# My first gold foils from A/P



## Feenixb1o7 (Sep 8, 2013)

Just wanted to share my first batch of gold foils from finger boards using A/P.

It's not much but it was fun doing it.

Thanks for all your help guys, hope to add more soon


----------



## AndyWilliams (Sep 8, 2013)

Very nice!! Feels great, doesn't it?


----------



## Feenixb1o7 (Sep 8, 2013)

It certainly does!


----------



## artart47 (Sep 8, 2013)

Hi!
Cool! good job.
As you collect more foils try storing them in a jar of hydrochloric acid. when they make the components, they lay the gold over copper on the board and i was told that they put a flash coat of nickel to seperate the two metals.
When I first got my foils from the AP there was still copper and/or nickel left on the foils. when I put them in HCl I coul see the acid darken as it removed the remaining base metals. when I changed the acid the fresh acid stayed clear and the foils were now clean

artart47


----------



## samuel-a (Sep 12, 2013)

Feenixb1o7 said:


> It's not much ...

= Record set =
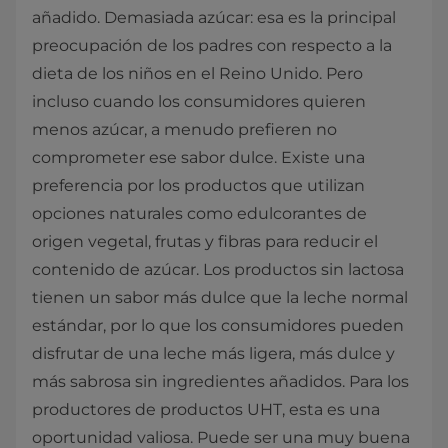
añadido. Demasiada azúcar: esa es la principal
preocupación de los padres con respecto a la
dieta de los niños en el Reino Unido. Pero
incluso cuando los consumidores quieren
menos azúcar, a menudo prefieren no
comprometer ese sabor dulce. Existe una
preferencia por los productos que utilizan
opciones naturales como edulcorantes de
origen vegetal, frutas y fibras para reducir el
contenido de azúcar. Los productos sin lactosa
tienen un sabor más dulce que la leche normal
estándar, por lo que los consumidores pueden
disfrutar de una leche más ligera, más dulce y
más sabrosa sin ingredientes añadidos. Para los
productores de productos UHT, esta es una
oportunidad valiosa. Puede ser una muy buena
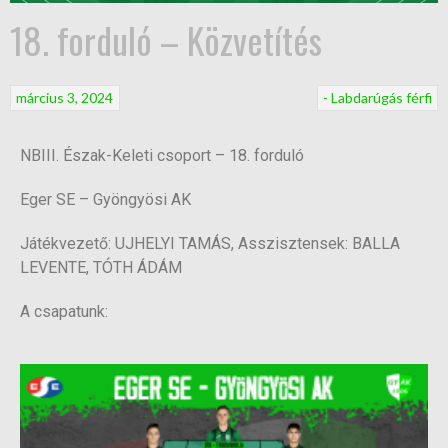
18. forduló – Közvetítés
március 3, 2024
- Labdarúgás férfi
NBIII. Észak-Keleti csoport – 18. forduló
Eger SE – Gyöngyösi AK
Játékvezető: UJHELYI TAMÁS, Asszisztensek: BALLA
LEVENTE, TÓTH ÁDÁM
A csapatunk:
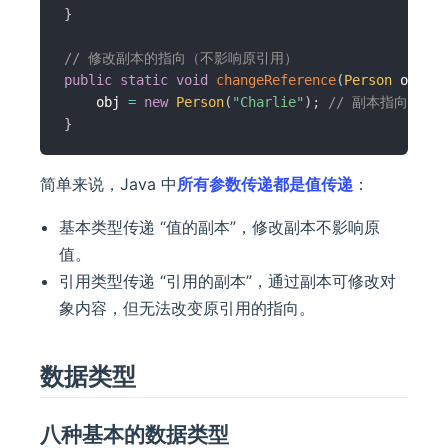
}
// 修改副本的指向（不影响原引用）
public
static
void
changeReference
(
Person
 obj
)
{
    obj 
=
new
Person
(
"Charlie"
)
;
// 副本指向新对
}
简单来说，Java 中
所有参数传递都是值传递
：
基本类型传递 “值的副本”，修改副本不影响原
值。
引用类型传递 “引用的副本”，通过副本可修改对
象内容，但无法改变原引用的指向。
数据类型
八种基本的数据类型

= Work to complete =
- A) Write out the passage of the gold foils thread starting at "Cool! good job." and ending at "(Sep 12, 2013)".
- B) Continue the gold foils thread from the point at which it stops.
The records are not required for this work.

= Answers to the tasks =
- A)
Cool! good job.
As you collect more foils try storing them in a jar of hydrochloric acid. when they make the components, they lay the gold over copper on the board and i was told that they put a flash coat of nickel to seperate the two metals.
When I first got my foils from the AP there was still copper and/or nickel left on the foils. when I put them in HCl I coul see the acid darken as it removed the remaining base metals. when I changed the acid the fresh acid stayed clear and the foils were now clean

artart47


----------



## samuel-a (Sep 12, 2013)

- B)
It's a start. And a good one.
The most satisfaction i ever had with this hobby/profession, was my first button which was about 0.1-0.2g.

Once you refine and melt it... you are hooked for life.
Good luck.


----------



## joem (Sep 12, 2013)

always fun, isn't it?


----------



## nh6886 (Sep 14, 2013)

Those look great! 

Samuel is telling you the truth about being hooked at the next step, enjoy the ride and be safe.

John


----------



## Magiskt (Sep 16, 2013)

Good job, this is motivation for me as I'm still in studies. Thanks for sharing.


----------



## Pantherlikher (Sep 17, 2013)

Nice.
I keep my small bottle next to my computer to keep my goals in mind. 
It's fun to swirl it and watch the sparklies as well.

B.S.


----------



## Nostradomus (Apr 16, 2014)

I thought I was the only one that did silly things like play with the gold containers panther, and watch the light reflect!! My girl always laughs at me and walks by saying "silver and gold" like the guy with the pick axe from Rudolph the red nosed reindeer. We are a interesting bunch that is for sure


----------



## Pantherlikher (Apr 16, 2014)

It's always nice playing with shiny things...
I'm jumpin to get into the shed to get collecting and refining more but...

The wife says I can't till the garage is empty... Means I have to take apart everything in the garage to scrap and collect PM baring stuff.
It's getting there, slowly... I still have not gotten to the boxes and boxes of boards to depopulate. I have about 30 more boxes to tare apart first.

B.S.


----------



## AUH-R (Apr 18, 2014)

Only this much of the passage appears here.